- [What is required]:
Find each line in the items below that contains the word "values", with matching uppercase and lowercase letters, and copy those lines out.

- [Material provided]:
________________

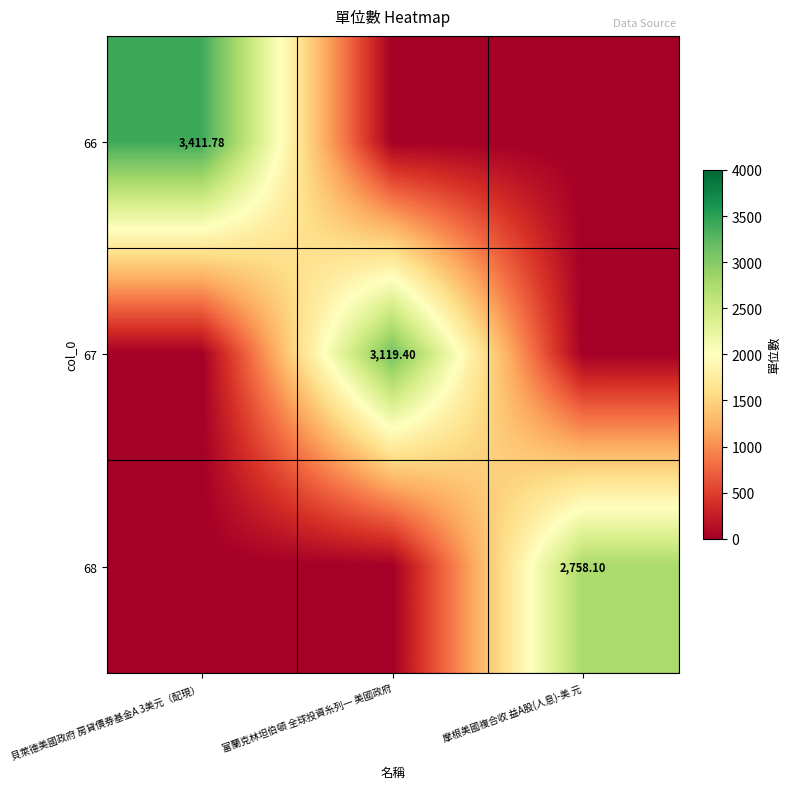

How many positive values does the 67 series have?

1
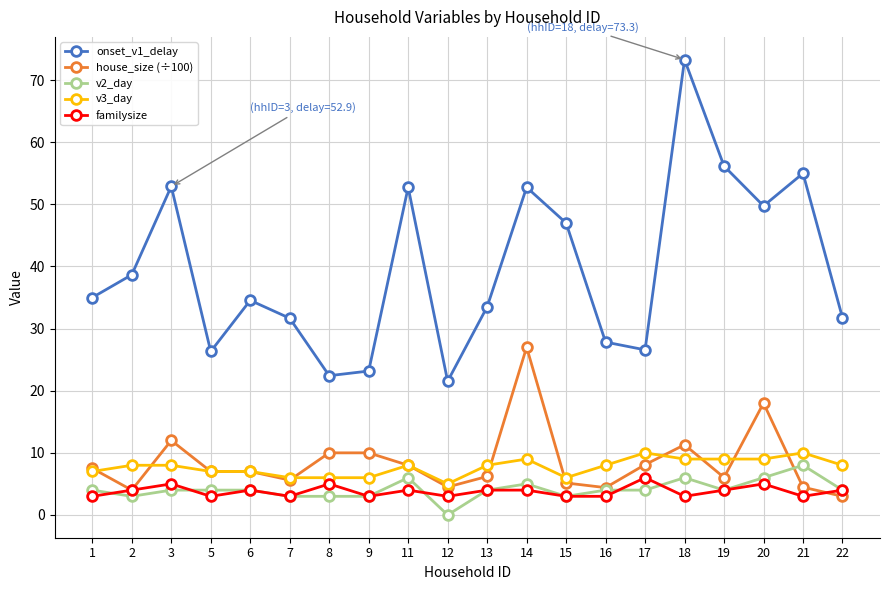

True or false: v3_day and onset_v1_delay cross at least once.

False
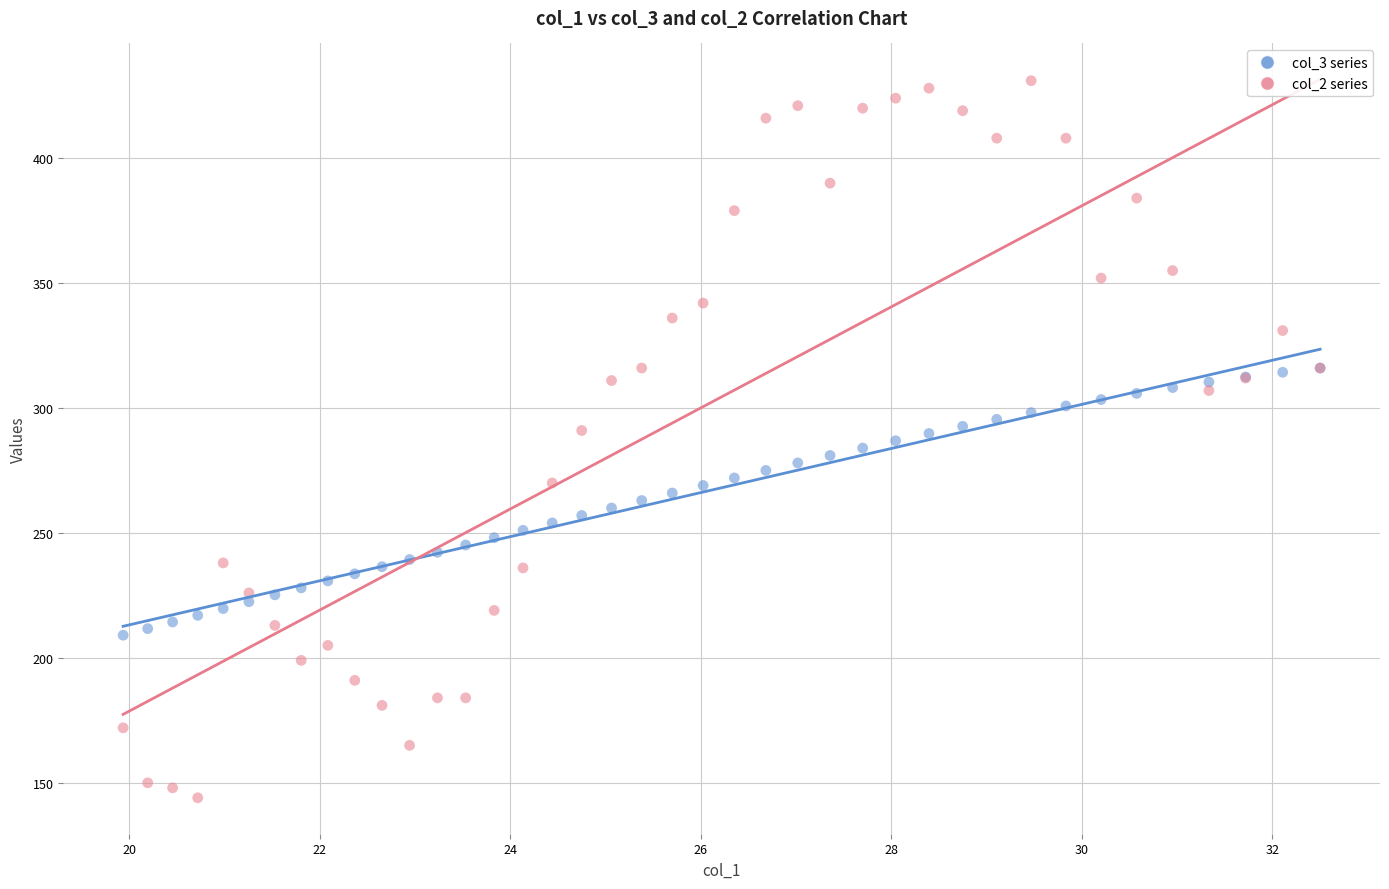

Which series reaches the maximum Y coordinate?

col_2 series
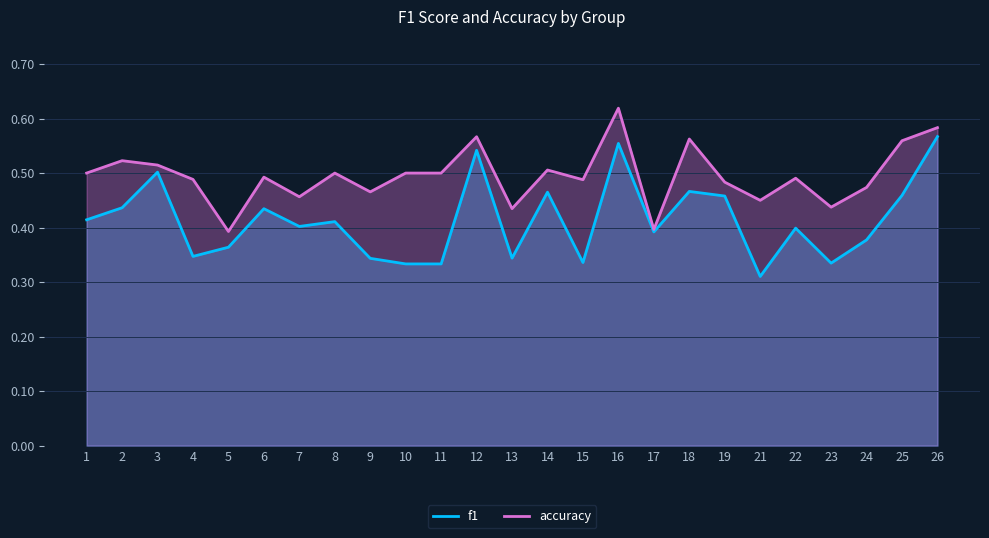

Does the chart display data point markers on the line(s)?

No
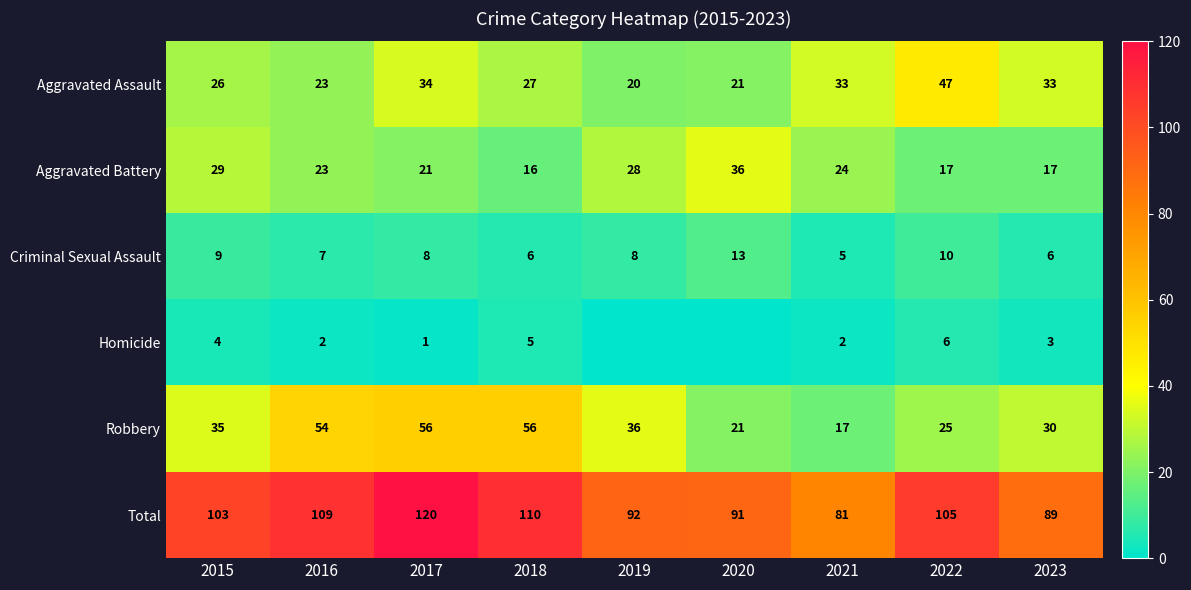

What is the sum of all Robbery values?

330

________________

- [Expected output]:
How many positive values does the 67 series have?
What is the sum of all Robbery values?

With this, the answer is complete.